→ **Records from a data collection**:
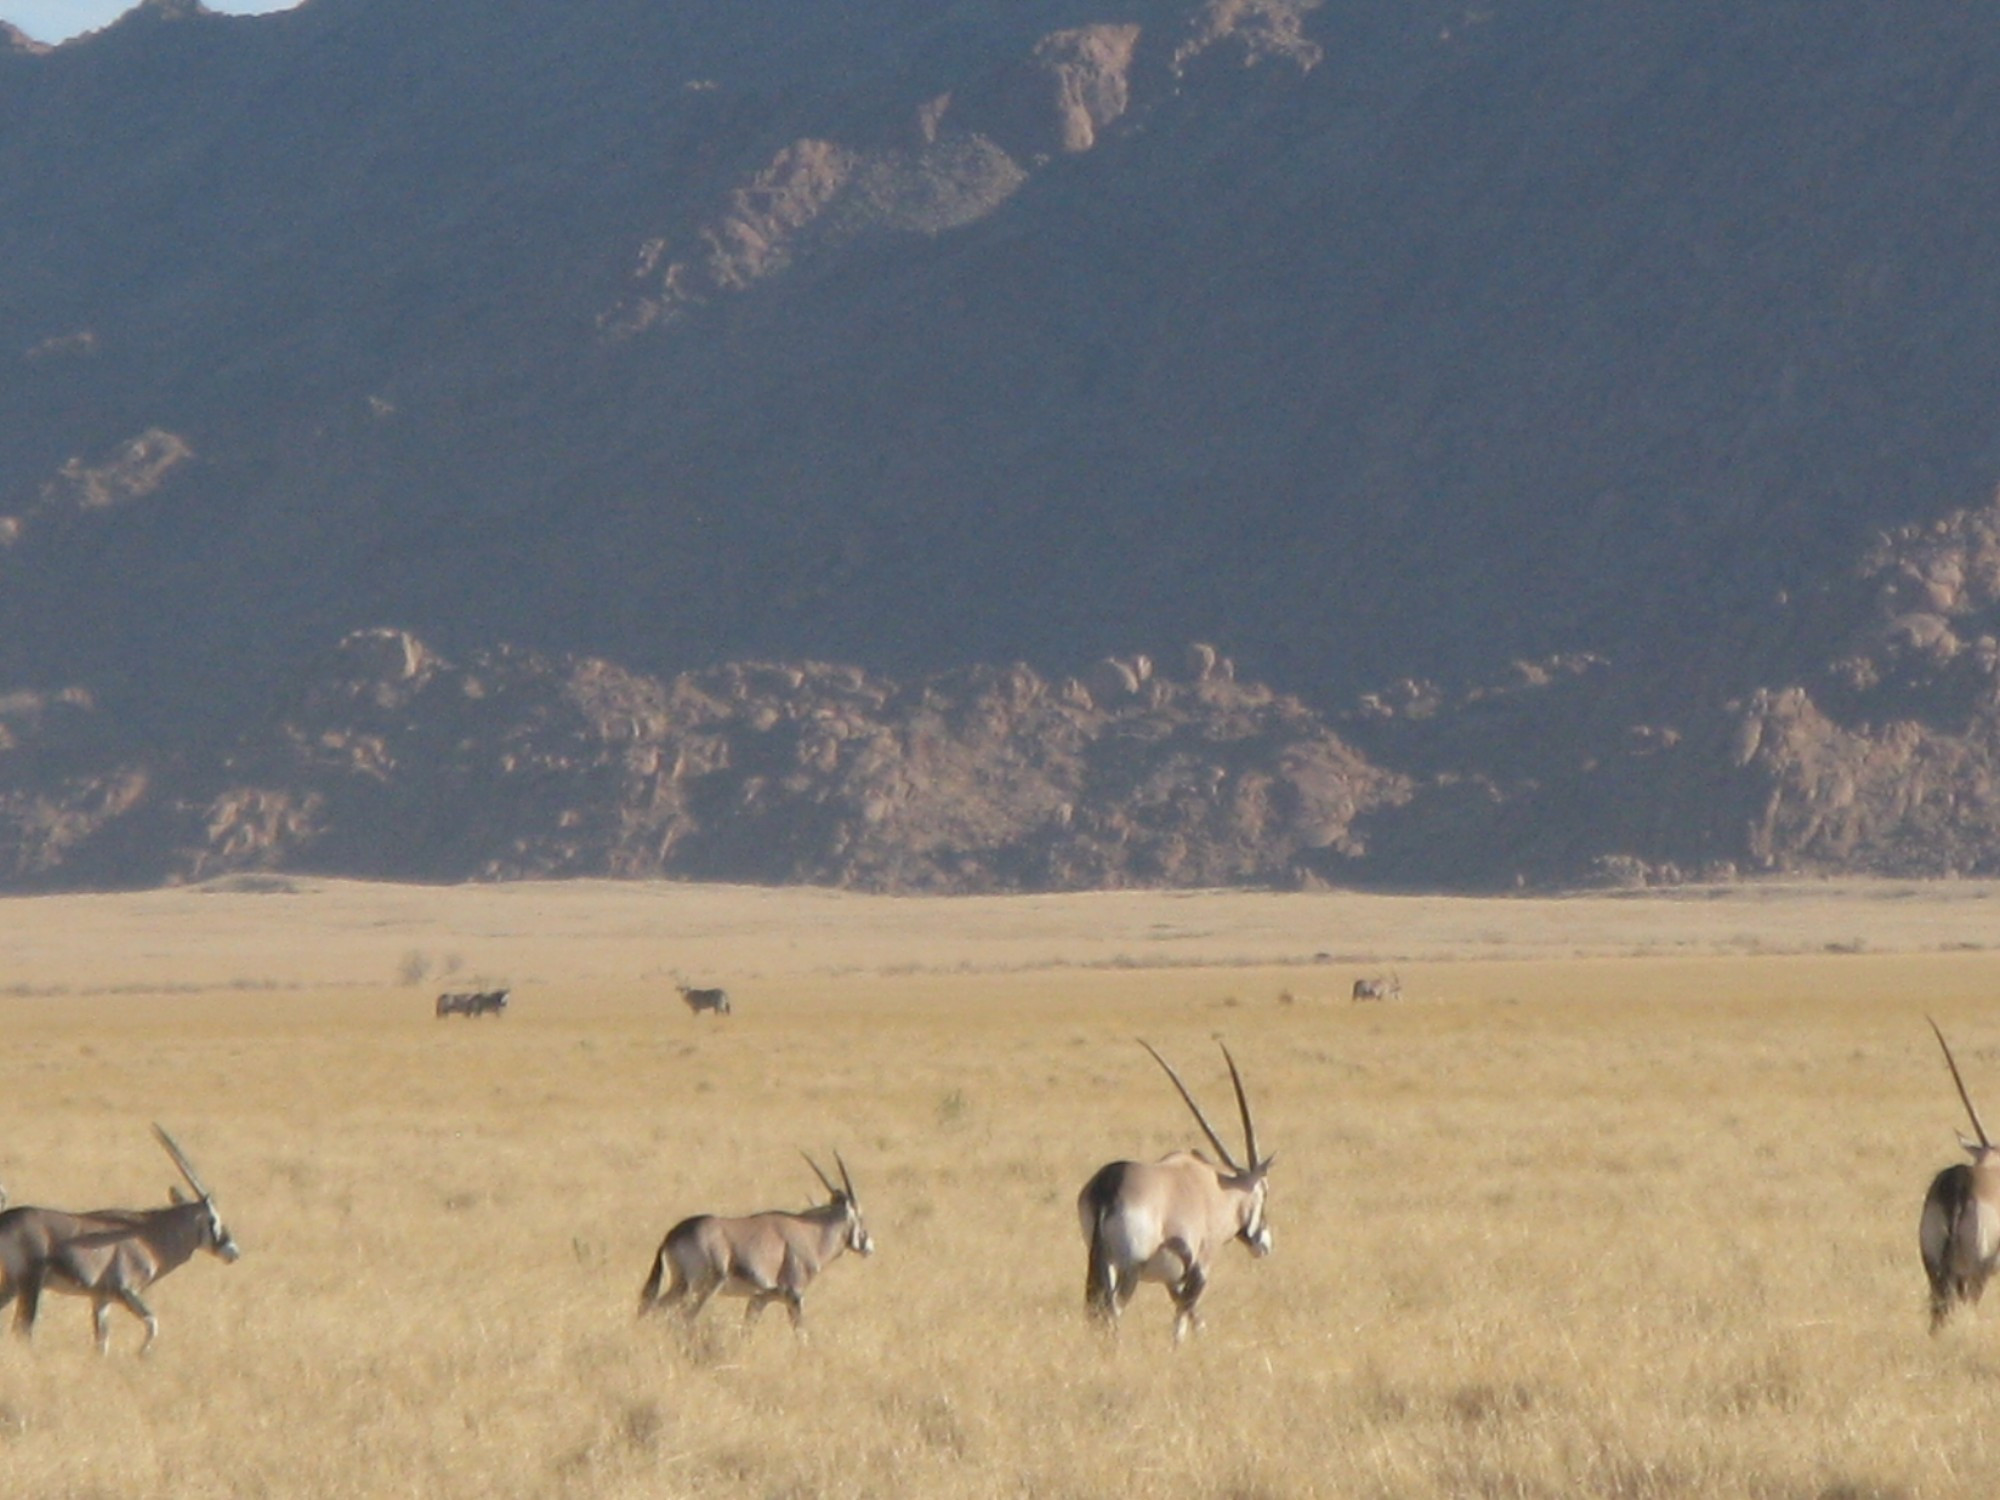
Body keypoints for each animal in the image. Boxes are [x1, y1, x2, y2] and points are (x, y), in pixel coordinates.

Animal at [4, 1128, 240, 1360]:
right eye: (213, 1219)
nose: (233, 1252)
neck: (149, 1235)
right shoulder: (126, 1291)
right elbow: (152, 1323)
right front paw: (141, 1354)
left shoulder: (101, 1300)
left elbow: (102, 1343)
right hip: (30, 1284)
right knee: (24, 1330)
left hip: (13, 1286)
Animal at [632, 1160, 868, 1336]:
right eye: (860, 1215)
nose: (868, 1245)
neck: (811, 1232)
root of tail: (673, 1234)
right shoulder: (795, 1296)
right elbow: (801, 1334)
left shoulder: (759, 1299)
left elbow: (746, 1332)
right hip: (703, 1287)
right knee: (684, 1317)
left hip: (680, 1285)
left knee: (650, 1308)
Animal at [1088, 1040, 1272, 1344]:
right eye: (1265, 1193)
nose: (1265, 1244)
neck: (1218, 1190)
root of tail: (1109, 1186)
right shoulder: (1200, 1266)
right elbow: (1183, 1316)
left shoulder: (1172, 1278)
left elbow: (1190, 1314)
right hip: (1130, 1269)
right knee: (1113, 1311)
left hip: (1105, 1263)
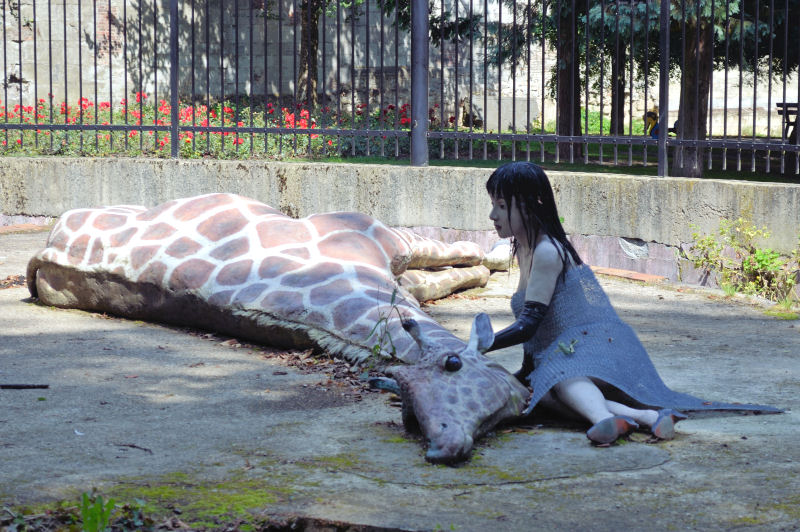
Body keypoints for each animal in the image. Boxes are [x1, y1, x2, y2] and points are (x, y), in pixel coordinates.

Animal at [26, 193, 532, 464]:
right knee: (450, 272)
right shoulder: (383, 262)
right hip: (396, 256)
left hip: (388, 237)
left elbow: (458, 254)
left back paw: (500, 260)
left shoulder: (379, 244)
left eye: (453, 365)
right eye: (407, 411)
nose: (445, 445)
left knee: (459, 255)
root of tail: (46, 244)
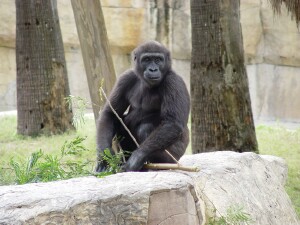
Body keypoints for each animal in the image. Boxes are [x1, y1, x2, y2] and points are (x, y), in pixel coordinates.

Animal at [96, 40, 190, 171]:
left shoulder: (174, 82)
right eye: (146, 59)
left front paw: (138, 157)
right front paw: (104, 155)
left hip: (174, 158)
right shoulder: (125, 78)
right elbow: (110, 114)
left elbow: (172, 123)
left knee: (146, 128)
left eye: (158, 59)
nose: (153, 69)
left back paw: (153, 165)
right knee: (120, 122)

---

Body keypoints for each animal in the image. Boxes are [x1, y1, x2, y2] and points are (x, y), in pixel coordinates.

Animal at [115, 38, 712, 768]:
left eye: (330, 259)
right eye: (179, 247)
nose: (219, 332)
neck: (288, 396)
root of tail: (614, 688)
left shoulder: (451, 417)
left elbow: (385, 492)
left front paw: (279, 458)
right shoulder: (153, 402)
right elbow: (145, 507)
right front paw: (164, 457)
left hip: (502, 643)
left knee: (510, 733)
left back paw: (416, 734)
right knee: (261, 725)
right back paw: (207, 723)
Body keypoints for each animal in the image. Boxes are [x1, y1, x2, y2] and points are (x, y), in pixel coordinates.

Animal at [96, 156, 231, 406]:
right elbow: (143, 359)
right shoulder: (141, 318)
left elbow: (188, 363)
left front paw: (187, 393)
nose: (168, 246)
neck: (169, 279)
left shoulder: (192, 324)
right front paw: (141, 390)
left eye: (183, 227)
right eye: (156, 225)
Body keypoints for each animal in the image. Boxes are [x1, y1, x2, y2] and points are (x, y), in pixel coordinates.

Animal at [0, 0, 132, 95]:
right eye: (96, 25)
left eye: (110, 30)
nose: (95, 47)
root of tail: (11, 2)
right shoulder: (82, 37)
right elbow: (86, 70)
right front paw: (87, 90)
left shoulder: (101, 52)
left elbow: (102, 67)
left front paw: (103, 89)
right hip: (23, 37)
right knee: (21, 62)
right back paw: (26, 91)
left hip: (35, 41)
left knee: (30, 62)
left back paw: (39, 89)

→ **What needs to be done**: Where a line of the records contains the word "root", copy that line.

→ **Completed exercise**:
root of tail: (673, 1234)
root of tail: (1109, 1186)
root of tail: (46, 244)
root of tail: (614, 688)
root of tail: (11, 2)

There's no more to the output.